L'Etat a en effet, mis le temps avant de reconnaître sa participation dans l'extermination des Juifs. Du gendarme dissimulé dans l'ombre dans le film Nuit et Brouillard (1956) au discours de Jacques Chirac, il aura fallu attendre presque quarante ans (1995).

En juillet 1995, le président Chirac prononce lors de la commémoration de la Rafle du Vel d'hiv, un discours sans ambiguïté sur la participation de l'Etat dans l'extermination des Juifs français. (voir vidéo de l'INA)

En 1997, c'est le procès de Papon (ancien préfet de la Gironde) qui est l'occasion de préciser la participation des hauts-fonctionnaires de l'Etat dans ce crime.

En 2012, François Hollande poursuit le travail mémoriel de l'Etat dans l'épisode criminel de la Rafle du Vel d'hiv.
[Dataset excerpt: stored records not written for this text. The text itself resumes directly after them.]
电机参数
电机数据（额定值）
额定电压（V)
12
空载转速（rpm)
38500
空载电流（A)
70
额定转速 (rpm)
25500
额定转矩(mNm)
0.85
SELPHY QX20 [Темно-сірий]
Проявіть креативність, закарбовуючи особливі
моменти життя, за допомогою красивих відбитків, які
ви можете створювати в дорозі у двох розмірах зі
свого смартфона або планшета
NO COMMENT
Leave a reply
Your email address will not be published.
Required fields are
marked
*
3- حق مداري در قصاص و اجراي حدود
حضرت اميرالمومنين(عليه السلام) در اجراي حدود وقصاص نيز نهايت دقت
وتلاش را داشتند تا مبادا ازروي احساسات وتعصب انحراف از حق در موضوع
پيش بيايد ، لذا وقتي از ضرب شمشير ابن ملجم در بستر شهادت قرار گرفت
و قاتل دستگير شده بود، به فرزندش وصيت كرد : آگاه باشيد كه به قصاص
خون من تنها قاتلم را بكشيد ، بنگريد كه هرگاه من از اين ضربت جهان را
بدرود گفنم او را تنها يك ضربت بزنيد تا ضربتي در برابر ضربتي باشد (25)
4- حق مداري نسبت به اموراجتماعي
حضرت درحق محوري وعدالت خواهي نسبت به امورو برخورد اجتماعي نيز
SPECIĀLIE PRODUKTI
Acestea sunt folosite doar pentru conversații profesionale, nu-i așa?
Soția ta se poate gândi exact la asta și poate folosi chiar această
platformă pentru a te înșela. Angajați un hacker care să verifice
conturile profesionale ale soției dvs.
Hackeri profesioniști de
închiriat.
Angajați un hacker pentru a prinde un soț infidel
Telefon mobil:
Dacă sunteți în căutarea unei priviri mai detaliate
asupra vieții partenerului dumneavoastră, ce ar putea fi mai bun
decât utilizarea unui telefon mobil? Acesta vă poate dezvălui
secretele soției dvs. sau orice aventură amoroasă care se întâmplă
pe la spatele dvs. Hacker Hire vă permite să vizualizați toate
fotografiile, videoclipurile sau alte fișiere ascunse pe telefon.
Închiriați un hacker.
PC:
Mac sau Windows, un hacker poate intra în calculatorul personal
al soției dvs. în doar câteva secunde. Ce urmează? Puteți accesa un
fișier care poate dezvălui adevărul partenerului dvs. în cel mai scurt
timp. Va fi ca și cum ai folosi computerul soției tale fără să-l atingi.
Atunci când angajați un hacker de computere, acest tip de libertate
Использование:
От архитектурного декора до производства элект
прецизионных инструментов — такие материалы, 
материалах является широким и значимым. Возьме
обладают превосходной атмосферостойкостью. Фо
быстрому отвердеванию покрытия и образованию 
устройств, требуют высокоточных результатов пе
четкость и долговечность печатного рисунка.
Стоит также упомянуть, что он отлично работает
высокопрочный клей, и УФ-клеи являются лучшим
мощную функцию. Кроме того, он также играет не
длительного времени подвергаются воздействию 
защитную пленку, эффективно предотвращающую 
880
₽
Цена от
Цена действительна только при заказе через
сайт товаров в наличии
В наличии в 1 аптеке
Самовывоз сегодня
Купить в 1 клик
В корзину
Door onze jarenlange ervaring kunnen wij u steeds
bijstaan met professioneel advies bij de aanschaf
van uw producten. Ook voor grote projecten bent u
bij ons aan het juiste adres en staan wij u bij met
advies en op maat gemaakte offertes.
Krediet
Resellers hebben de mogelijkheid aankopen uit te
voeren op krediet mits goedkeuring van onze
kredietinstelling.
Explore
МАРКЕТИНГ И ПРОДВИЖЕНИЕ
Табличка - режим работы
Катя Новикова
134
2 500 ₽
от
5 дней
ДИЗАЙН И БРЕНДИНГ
Dans son discours, il précise :

"Pas un soldat allemand, pas un seul, ne fut mobilisé pour l'ensemble de cette opération."

"La vérité, c'est que le crime fut commis en France, par la France."

"la France, ce jour-là, accomplissait l'irréparable",

Depuis le succès du film de Roselyne Bosch, La Rafle en 2010, le grand public connaît d'avantage encore ce triste épisode de l'histoire de France. Le cinéma a d'ailleurs, dans cette histoire de la mémoire de la 2nde GM joué un rôle pédagogique central : de grands films de genres très différents ont marqué les esprits : le Chagrin et de la Pitié (1971), Shoah (1985) ou la liste de Schindler (1994).